Using the pyspark-notebook docker image. I can open a notebook via the browser and see the pyspark module is installed (help(‘modules’)). But when I try and use what appears to be the same python distribution (looking at the kernelspec) via the container command line, pyspark doesnt appear to be installed.
Aside from installing it as part of the build, am i missing something in terms of how jupyter prepares the environment when notebooks are initialised as a browser instance.
I can run pyspark from command line but ultimately im trying to run a pyspark based notebook from the command line using papermill.
Jupyter doesn’t really prepare environments at all, it runs in the environment you’ve given it.
When you’re working with two Python environments, it’s almost always down to the value of
sys.prefix because the two are operating in different Python environments.

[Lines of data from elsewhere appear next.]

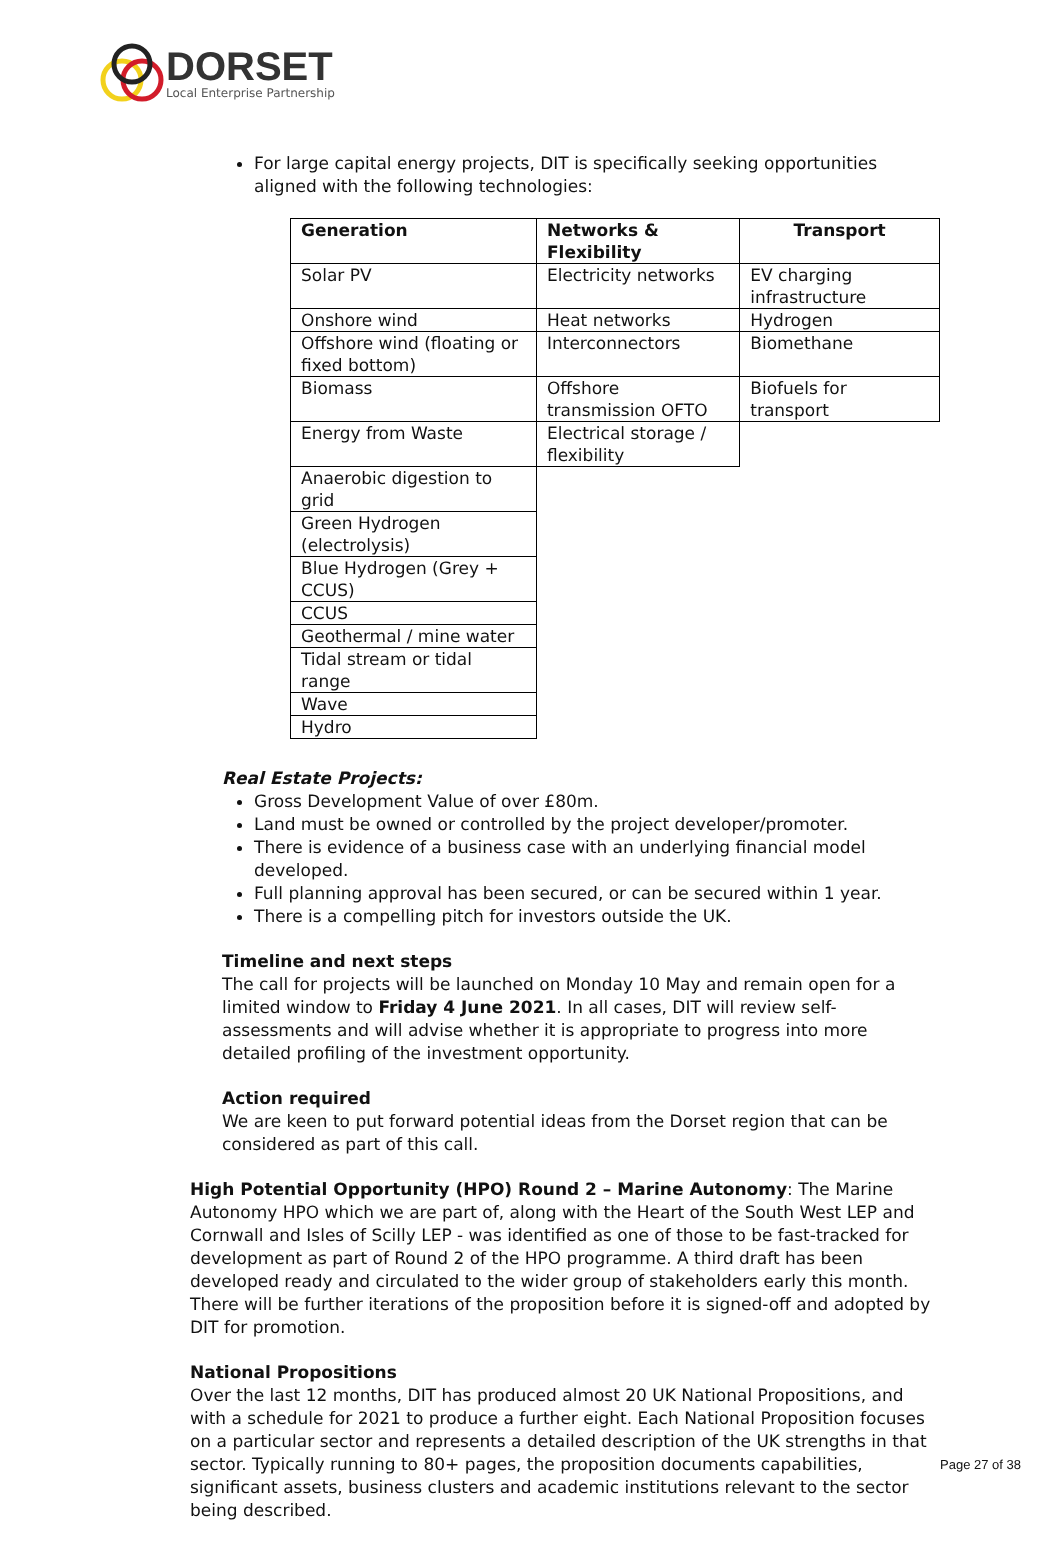DORSET
Local Enterprise Partnership
For large capital energy projects, DIT is specifically seeking opportunities aligned with the following technologies:
| Generation | Networks & Flexibility | Transport |
| --- | --- | --- |
| Solar PV | Electricity networks | EV charging infrastructure |
| Onshore wind | Heat networks | Hydrogen |
| Offshore wind (floating or fixed bottom) | Interconnectors | Biomethane |
| Biomass | Offshore transmission OFTO | Biofuels for transport |
| Energy from Waste | Electrical storage / flexibility | |
| Anaerobic digestion to grid | | |
| Green Hydrogen (electrolysis) | | |
| Blue Hydrogen (Grey + CCUS) | | |
| CCUS | | |
| Geothermal / mine water | | |
| Tidal stream or tidal range | | |
| Wave | | |
| Hydro | | |
Real Estate Projects:
Gross Development Value of over £80m.
Land must be owned or controlled by the project developer/promoter.
There is evidence of a business case with an underlying financial model developed.
Full planning approval has been secured, or can be secured within 1 year.
There is a compelling pitch for investors outside the UK.
Timeline and next steps
The call for projects will be launched on Monday 10 May and remain open for a limited window to Friday 4 June 2021. In all cases, DIT will review self-assessments and will advise whether it is appropriate to progress into more detailed profiling of the investment opportunity.
Action required
We are keen to put forward potential ideas from the Dorset region that can be considered as part of this call.
High Potential Opportunity (HPO) Round 2 – Marine Autonomy: The Marine Autonomy HPO which we are part of, along with the Heart of the South West LEP and Cornwall and Isles of Scilly LEP - was identified as one of those to be fast-tracked for development as part of Round 2 of the HPO programme. A third draft has been developed ready and circulated to the wider group of stakeholders early this month. There will be further iterations of the proposition before it is signed-off and adopted by DIT for promotion.
National Propositions
Over the last 12 months, DIT has produced almost 20 UK National Propositions, and with a schedule for 2021 to produce a further eight. Each National Proposition focuses on a particular sector and represents a detailed description of the UK strengths in that sector. Typically running to 80+ pages, the proposition documents capabilities, significant assets, business clusters and academic institutions relevant to the sector being described.
Page 27 of 38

You can also check the value of
sys.path, which will show you where
import looks for packages.
If you’re running pyspark from its own command-line entrypoint and it’s not actually installed as a Python package, one of the things the pyspark script does is add itself to sys.path so you don’t really have to install it to use it. This results in exactly the kind of confusion you describe.
A long time ago, I made the tiny findspark, which does exactly this, but the other way around (look for spark and add it to sys.path), so that you can get similar behavior. But for personal use, you can generally replace it with a single call to
sys.path.extend with the right path for your environment prior to importing pyspark.